According to the report released Tuesday, 87.8 percent of the Synagro pellets produced in 2013 went to Niu Nursery on Sand Island Access Road, which sells the product to other nurseries, plant growers and farms. The other top users were Yamada Farms at 5.46 percent and the Waimanalo Gulch Landfill at 4.87 percent.
However, smaller percentages were also distributed to the Waipio Soccer Complex and three city parks: Hans L'orange, Kokohead, and Thomas Square. The soccer facility received 1.76 percent of the pellets produced last year, while each park received 0.02 percent.
The percentages may seem tiny, but when you do the conversion from tons, the soccer complex received about 100,000 pounds of pellets, while the three parks received about 1,200 pounds each.
Councilman Ron Menor, who represents the district that covers the soccer complex, told KITV4 he wants further assurances from Mayor Kirk Caldwell that the pellets are absolutely safe.

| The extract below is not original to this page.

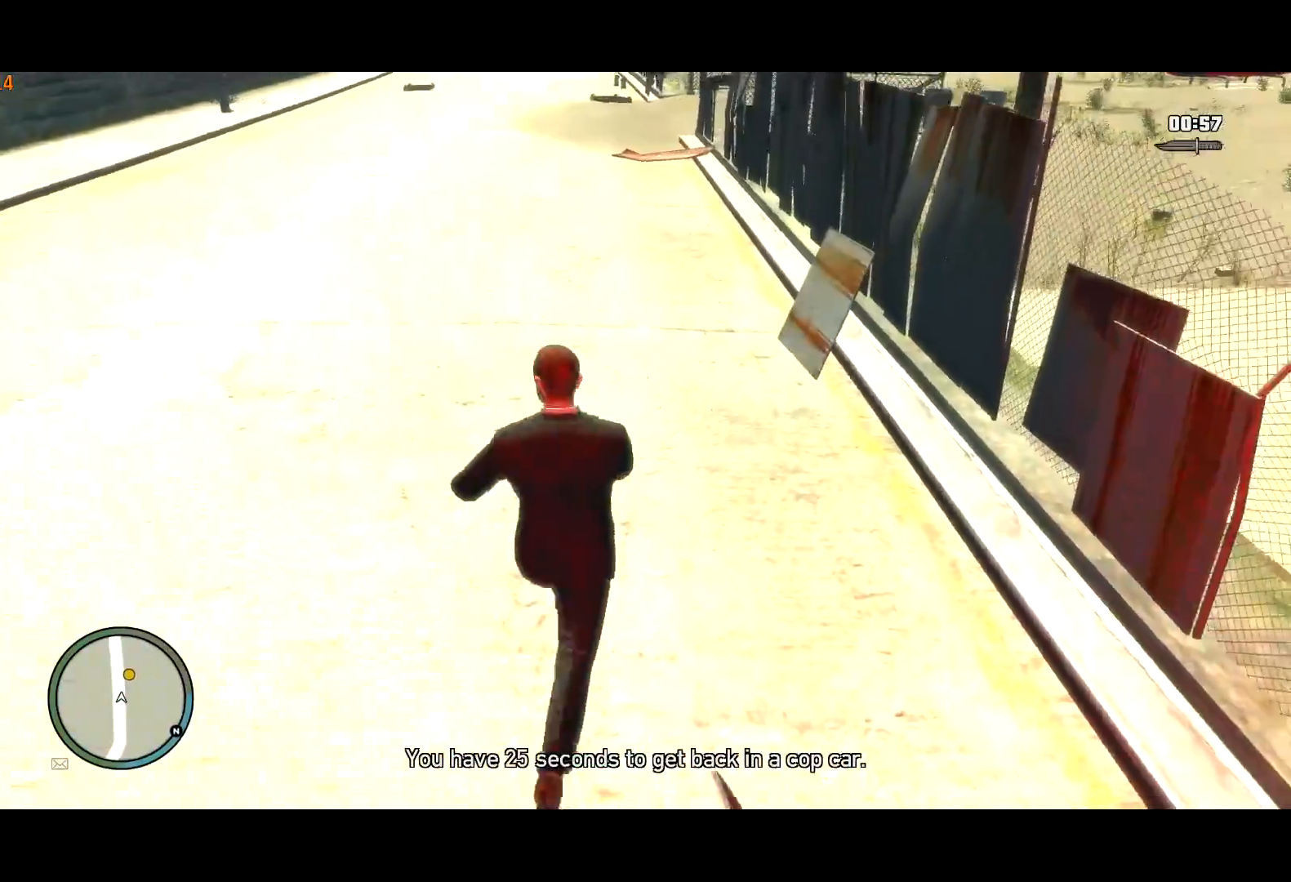
{"keys": ["shift", "w"], "mouse": [], "events": [[84, "mouse_wheel_down", "up"]]}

"If the city administration and the Parks Department want to still proceed with the use of these pellets, then I think that they should provide more specific assurances to the residents of my district that these pellets will not present any health hazards to the users of the park," said Menor. "Whenever you talk about these pellets there may be concerns among members of the public regarding whether or not these pellets present health risks."
Environmental Services Director Lori Kahikina said she's satisfied the fertilizer pellets produced by Synagro are completely safe, and questioned why Menor would express concern to KITV4.
"If (EPA) is approving this, I'm not sure what more he wants," said Kahikini, who confirmed the city receives no revenue from the sale of the pellets.
In December, the city broke ground on a second egg-shaped digester at the Sand Island Wastewater Treatment Plant at a cost of $29.1 million, which is expected to be finished by mid-2016. The city says a second digester will provide additional capacity that's needed for existing and projected future loads of sewage sludge.
Meanwhile, Chang hopes the city will eventually begin converting sewage sludge into energy by building a new state-of-the-art facility.
"Because the city is not receiving any money for these reused pellets, I think a better way to use the pellets would be to convert them into energy, which would safe taxpayer money by helping out with our energy costs," said the councilman.